╭─ DATA TO USE
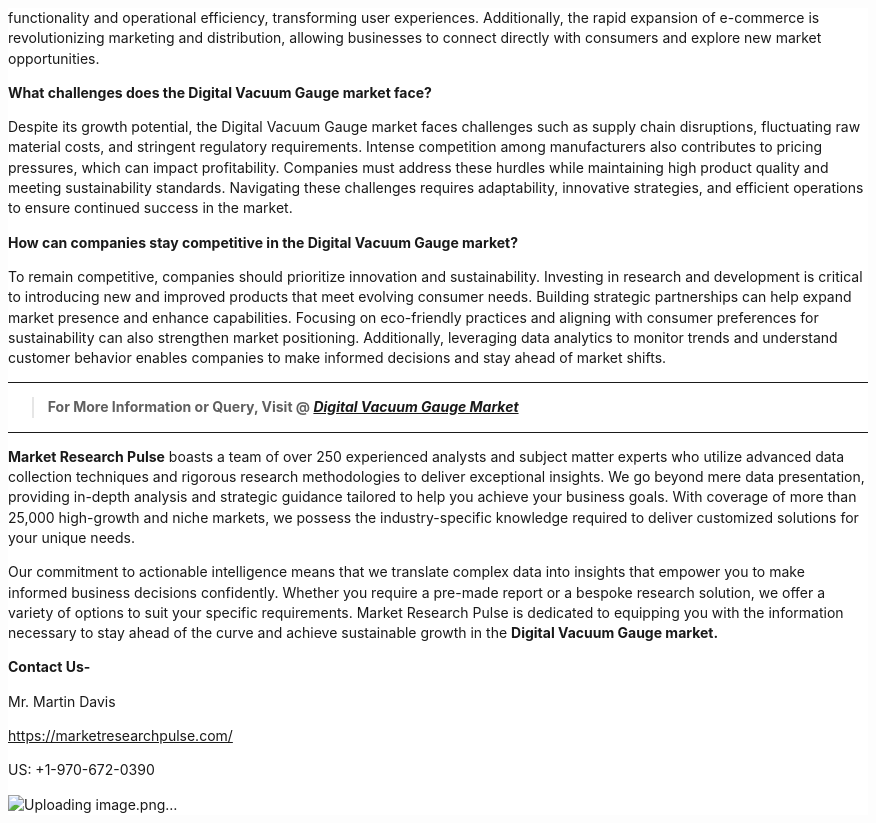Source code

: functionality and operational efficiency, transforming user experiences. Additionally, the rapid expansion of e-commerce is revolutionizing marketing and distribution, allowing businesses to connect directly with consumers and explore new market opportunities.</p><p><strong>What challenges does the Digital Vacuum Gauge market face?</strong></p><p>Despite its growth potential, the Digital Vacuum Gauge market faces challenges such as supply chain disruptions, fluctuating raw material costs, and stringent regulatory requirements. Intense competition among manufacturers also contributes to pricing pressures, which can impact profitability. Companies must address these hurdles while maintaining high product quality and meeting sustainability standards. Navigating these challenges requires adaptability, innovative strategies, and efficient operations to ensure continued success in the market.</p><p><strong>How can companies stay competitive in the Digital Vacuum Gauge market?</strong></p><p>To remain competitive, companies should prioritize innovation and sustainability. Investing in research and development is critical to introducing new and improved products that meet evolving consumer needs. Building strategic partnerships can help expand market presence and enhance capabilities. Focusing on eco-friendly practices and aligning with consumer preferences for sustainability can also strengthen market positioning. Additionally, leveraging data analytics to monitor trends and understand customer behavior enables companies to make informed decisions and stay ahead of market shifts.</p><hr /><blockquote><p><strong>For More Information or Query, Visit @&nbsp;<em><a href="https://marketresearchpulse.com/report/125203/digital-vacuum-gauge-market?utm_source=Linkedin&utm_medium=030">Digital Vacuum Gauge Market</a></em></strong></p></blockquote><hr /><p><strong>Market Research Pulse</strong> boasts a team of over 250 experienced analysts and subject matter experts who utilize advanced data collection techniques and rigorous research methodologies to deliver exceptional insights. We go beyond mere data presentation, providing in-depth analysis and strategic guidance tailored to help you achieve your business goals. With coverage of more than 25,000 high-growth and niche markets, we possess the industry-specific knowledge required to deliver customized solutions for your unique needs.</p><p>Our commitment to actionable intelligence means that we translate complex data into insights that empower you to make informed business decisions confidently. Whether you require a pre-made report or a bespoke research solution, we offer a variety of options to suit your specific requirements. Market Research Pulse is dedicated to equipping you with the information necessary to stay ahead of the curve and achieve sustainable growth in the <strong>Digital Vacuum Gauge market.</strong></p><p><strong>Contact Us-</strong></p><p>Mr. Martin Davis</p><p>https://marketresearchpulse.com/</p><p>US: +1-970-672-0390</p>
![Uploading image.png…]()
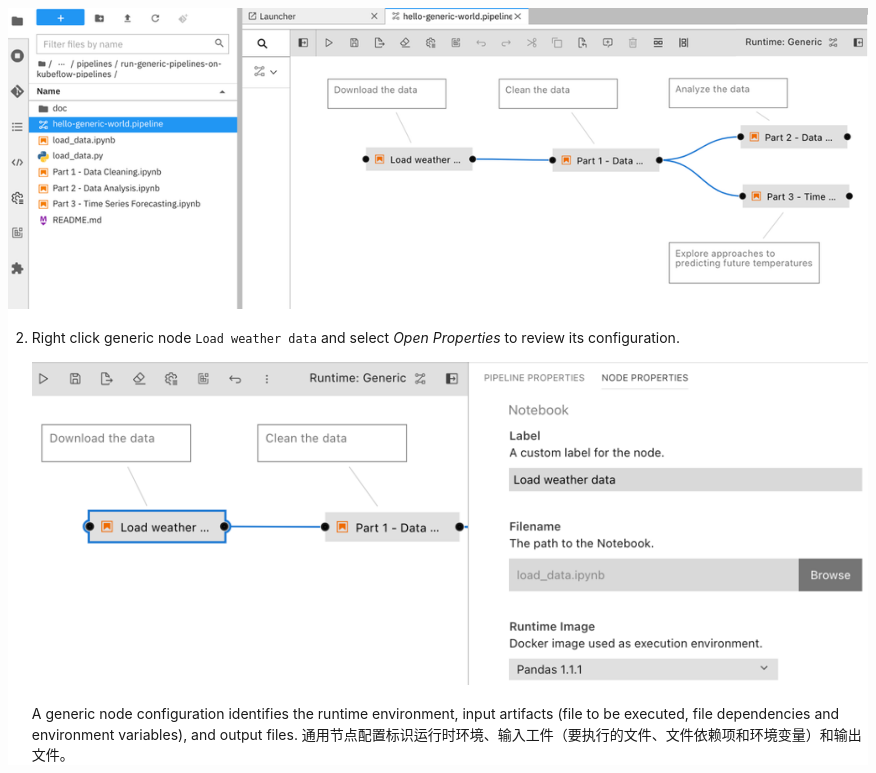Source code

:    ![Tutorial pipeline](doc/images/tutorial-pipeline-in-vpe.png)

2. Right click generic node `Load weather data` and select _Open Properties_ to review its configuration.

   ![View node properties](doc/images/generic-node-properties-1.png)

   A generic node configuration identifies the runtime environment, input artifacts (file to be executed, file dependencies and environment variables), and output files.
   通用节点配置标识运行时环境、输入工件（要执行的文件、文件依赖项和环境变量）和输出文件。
╰─
▶ ABOUT THIS EXERCISE
Find every line in the records that contains the string "node", and copy each of those lines.

▶ TASK SOLUTION
2. Right click generic node `Load weather data` and select _Open Properties_ to review its configuration.
   ![View node properties](doc/images/generic-node-properties-1.png)
   A generic node configuration identifies the runtime environment, input artifacts (file to be executed, file dependencies and environment variables), and output files.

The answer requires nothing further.